So there’s the underlying issue – our need to “prove” ourselves to others. Some of these challenges aren’t lived day-to-day. Many of the challenges start with people who are living the struggle day-to-day but I think it gets lost as others join. Do 22 push-ups, post the video, and go on with your day. What did you do for a veteran? Dump a bucket of ice on your head, post the video, and go on with your day. Okay, at least that one requested a monetary commitment to the ASL organization, which maybe you did and maybe you didn’t.
I like the marriage “challenge” because my spouse is supportive and I’ll shout it to the mountaintops. We are living proof that relationships aren’t perfect and take work, dedication, love, and sacrifice. WE LIVE THAT EACH DAY FOR EACH OTHER AND WE DON’T HAVE TO POST PROOF (even though I’m currently choosing to do so).

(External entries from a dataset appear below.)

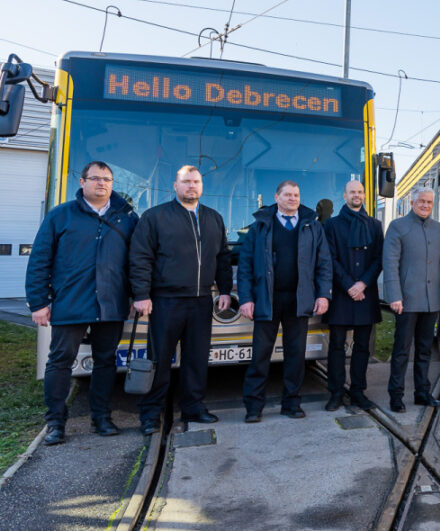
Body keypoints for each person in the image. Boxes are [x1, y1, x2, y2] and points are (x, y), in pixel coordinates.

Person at [25, 161, 139, 445]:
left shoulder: (126, 218)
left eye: (108, 179)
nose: (102, 183)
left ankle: (101, 417)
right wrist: (39, 302)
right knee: (60, 362)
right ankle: (55, 423)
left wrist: (138, 295)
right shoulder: (60, 216)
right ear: (82, 181)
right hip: (70, 303)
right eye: (96, 178)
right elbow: (40, 260)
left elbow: (138, 262)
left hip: (111, 305)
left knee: (105, 362)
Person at [129, 165, 233, 435]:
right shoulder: (155, 217)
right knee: (159, 359)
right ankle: (151, 414)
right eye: (186, 182)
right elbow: (141, 257)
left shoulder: (214, 218)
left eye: (196, 182)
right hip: (165, 300)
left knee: (196, 359)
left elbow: (222, 257)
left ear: (202, 186)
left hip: (201, 300)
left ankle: (193, 407)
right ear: (175, 186)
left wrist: (224, 289)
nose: (191, 186)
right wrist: (141, 294)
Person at [237, 181, 332, 421]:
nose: (292, 198)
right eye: (287, 195)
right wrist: (246, 298)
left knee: (295, 355)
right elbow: (245, 266)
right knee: (260, 356)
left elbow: (324, 263)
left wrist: (323, 294)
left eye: (296, 195)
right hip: (266, 300)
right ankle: (254, 407)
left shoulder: (312, 225)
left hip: (299, 300)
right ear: (276, 197)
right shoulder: (260, 226)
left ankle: (291, 404)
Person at [382, 187, 440, 413]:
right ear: (412, 203)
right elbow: (390, 265)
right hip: (406, 301)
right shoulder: (398, 227)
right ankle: (396, 396)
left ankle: (422, 393)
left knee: (424, 350)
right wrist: (394, 296)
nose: (425, 205)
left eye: (429, 202)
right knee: (402, 350)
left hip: (432, 301)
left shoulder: (438, 228)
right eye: (421, 201)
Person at [323, 180, 383, 411]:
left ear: (364, 195)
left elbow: (379, 258)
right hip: (341, 293)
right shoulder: (332, 225)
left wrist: (363, 284)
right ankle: (336, 392)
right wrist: (350, 285)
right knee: (336, 346)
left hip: (365, 294)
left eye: (360, 192)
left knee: (362, 347)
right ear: (344, 195)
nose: (356, 195)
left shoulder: (375, 225)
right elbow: (330, 258)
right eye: (352, 192)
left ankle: (358, 391)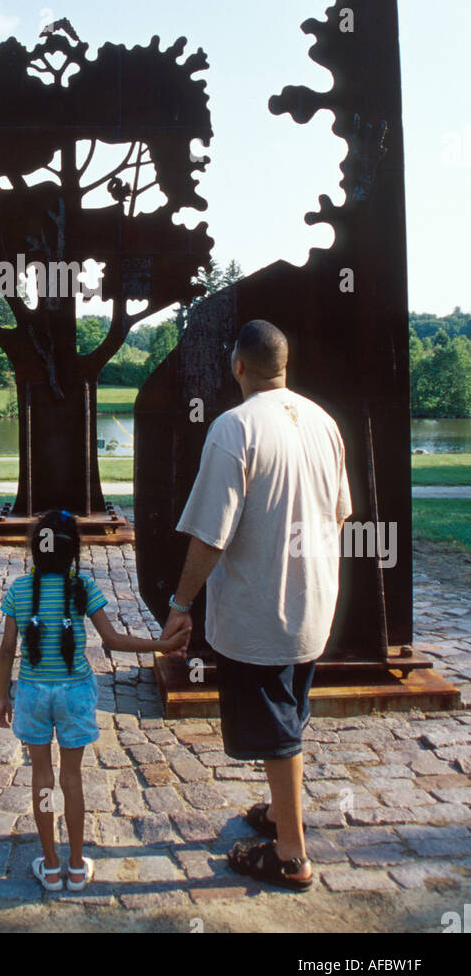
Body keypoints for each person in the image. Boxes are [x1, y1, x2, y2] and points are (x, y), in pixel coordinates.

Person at [160, 319, 352, 891]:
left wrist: (180, 604)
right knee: (289, 711)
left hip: (260, 608)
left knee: (276, 726)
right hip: (315, 599)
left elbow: (210, 535)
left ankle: (290, 855)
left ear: (237, 366)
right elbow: (340, 512)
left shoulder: (233, 428)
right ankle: (278, 811)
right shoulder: (324, 422)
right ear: (282, 365)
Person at [0, 508, 187, 891]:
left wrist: (3, 696)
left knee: (42, 780)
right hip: (75, 693)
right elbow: (114, 641)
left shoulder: (18, 590)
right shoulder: (83, 588)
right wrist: (162, 645)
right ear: (73, 553)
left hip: (33, 693)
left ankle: (50, 865)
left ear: (36, 551)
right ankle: (78, 865)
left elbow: (7, 648)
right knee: (72, 778)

I can’t deny the love and sacrifice that non-traditional marriage relationships have. More than likely, I’m naive and conservative about the issue. I want people to get along. I want the hate to stop. I want the shaming to stop.
So I’m naive and conservative. That’s fine. I’m going to continue the marriage “challenge” because it is positive, and in our times, there’s a lot of negative events out there. For seven days, I’ll post a picture of my spouse and myself, and I will challenge two friends. It’s up to them if they want to do it, no questions asked and no reasons needed. I won’t judge. I promise. (I hope the person who reads this and knows her post sparked the thoughts in my mind doesn’t feel judged because that isn’t my intent.)
Here’s my point: After posting, I’m going to continue to PROVE my post by LIVING BY MY COMMITMENT. I’m going to take care of my spouse because he takes care of me. We’ll continue to struggle and persevere. We’ll continue to be loving and dedicated. We’ll do this, long after the “challenge” has faded. So will many of you, whether or not you choose to participate in this particular social media “challenge.”